4. Networks, RPC endpoints & connectivity
Electrum NEO Wallet acts as a thin client: instead of running a full node, it talks to Neo and Neo X infrastructure over RPC. The documentation here covers:
- Supported networks – Neo N3 and Neo X, MainNet vs TestNet, and how to switch between them.
- Choosing RPC providers – recommended public endpoints, latency and reliability considerations, and how they affect UX.
- Custom endpoints – pointing the wallet at your own Neo or Neo X node for self-hosted setups.
- Troubleshooting connectivity – interpreting error messages, switching nodes and collecting logs when something goes wrong.
This section is especially relevant if you run your own infrastructure or build services that integrate tightly with Neo / Neo X.
5. Neo X, EVM and dApp connections
Neo X introduces an EVM-compatible layer within the Neo ecosystem. The docs describe how Electrum NEO Wallet behaves in that environment:
- Neo X account model – how the wallet exposes Neo X accounts and tokens alongside core Neo balances.
- Connecting dApps – the Web3-style signing flow used by dApps to request transactions and messages from the desktop wallet.
- Permissions & prompts – what you see when a dApp asks for access and how to verify what you are signing.
- Common patterns – swaps, liquidity provision, bridges and other DeFi interactions on Neo X.
Integration examples highlight how dApp developers can treat Electrum NEO Wallet as an identity and signing layer without embedding private key logic in the browser.
6. Backup, security model and limitations
A dedicated section outlines the security assumptions of a non-custodial, Electrum-style wallet:
- Recovery phrase handling – why it must never be stored as a screenshot, synced plaintext note or shared over chat.
- Local encryption – what is protected by your wallet password (if enabled) and what is not.
- Device and OS hygiene – keeping your environment free from malware, keyloggers and untrusted remote-access tools.
- Limits of support – what maintainers can and cannot do if a device is compromised or a recovery phrase is lost.
The goal of this part of the docs is to make the risk model explicit, not to shift responsibility: knowing how the wallet is designed helps you choose a security posture that matches the value you keep in it.
7. Releases, checksums and build verification
Because the wallet is a desktop application, release integrity matters.
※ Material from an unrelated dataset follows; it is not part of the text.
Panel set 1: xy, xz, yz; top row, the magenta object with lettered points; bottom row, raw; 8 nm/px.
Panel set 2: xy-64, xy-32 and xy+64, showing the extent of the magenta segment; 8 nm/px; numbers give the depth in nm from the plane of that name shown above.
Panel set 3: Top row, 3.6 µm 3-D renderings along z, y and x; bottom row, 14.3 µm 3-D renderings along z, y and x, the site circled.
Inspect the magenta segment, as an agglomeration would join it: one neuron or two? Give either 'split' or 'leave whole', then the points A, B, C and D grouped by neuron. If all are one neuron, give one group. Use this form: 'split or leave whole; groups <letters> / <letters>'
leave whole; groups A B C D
The documentation explains:
- Where releases live – official binaries, source archives and checksums published with each tagged version.
- How to verify downloads – using checksums or signatures (if provided by the project) before running an installer or binary.
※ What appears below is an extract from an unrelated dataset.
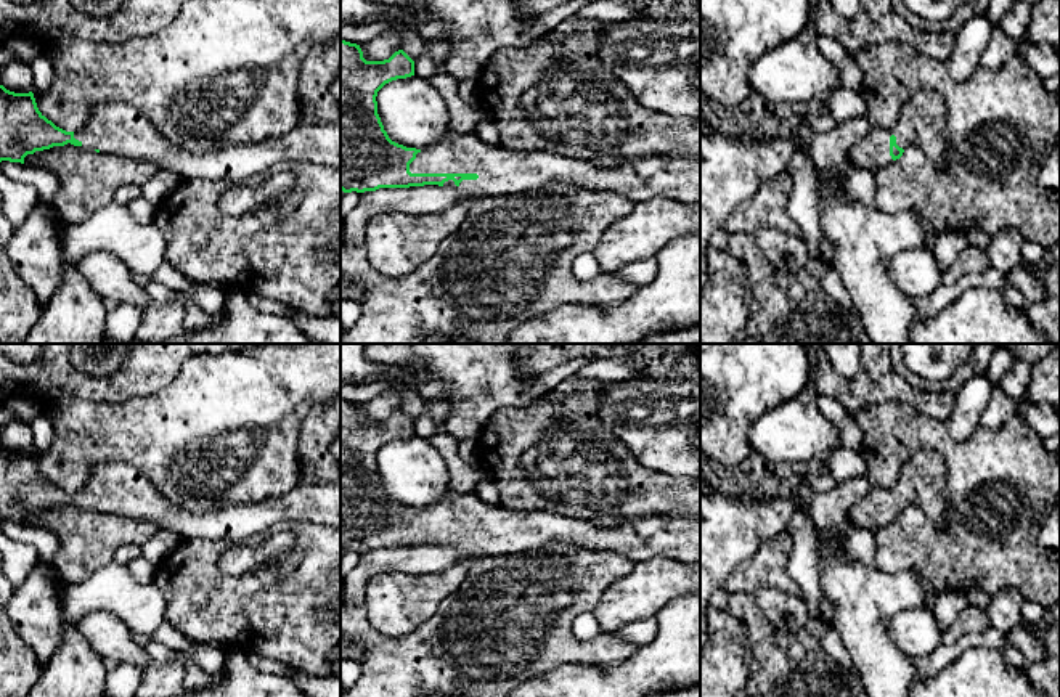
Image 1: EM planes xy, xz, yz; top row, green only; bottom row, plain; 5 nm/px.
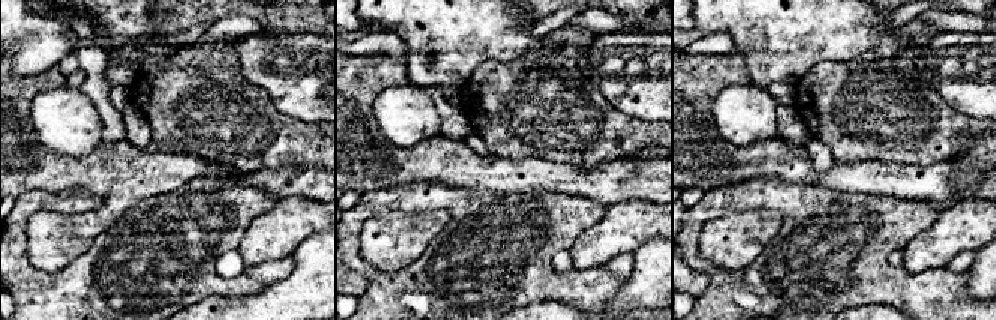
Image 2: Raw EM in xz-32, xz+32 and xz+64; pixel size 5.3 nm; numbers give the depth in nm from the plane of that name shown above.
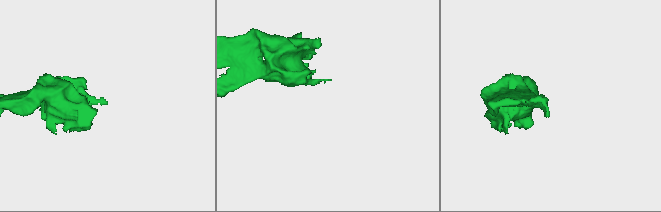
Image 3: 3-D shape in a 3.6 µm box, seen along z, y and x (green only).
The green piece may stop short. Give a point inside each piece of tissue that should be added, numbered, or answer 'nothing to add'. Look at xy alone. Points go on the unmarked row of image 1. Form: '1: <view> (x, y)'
1: xy (118, 489)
- Versioning and compatibility – how version numbers relate to protocol changes, Neo / Neo X upgrades and migration notes.
- Changelogs – where to find lists of fixes, features and breaking changes between releases.
In practice, this section ties together the download links on the main site and the more detailed release artefacts published in the repository.
8. Contributing, issue reports & support
Finally, the docs describe how to work with the project as a contributor or as a user reporting issues:
- How to report bugs – what information is useful (OS, version, logs) and what must never be included (seeds, private keys).
- Feature requests and proposals – where to open them and how to frame them in terms of the wallet’s scope.
- Development environment – a high-level overview of how to clone, build and run the wallet from source.
- Community channels – links to places where technical discussion happens (chats, forums, working groups).
This overview describes the structure of the documentation set; individual guides, references and examples are updated along with wallet releases to reflect new features and network capabilities.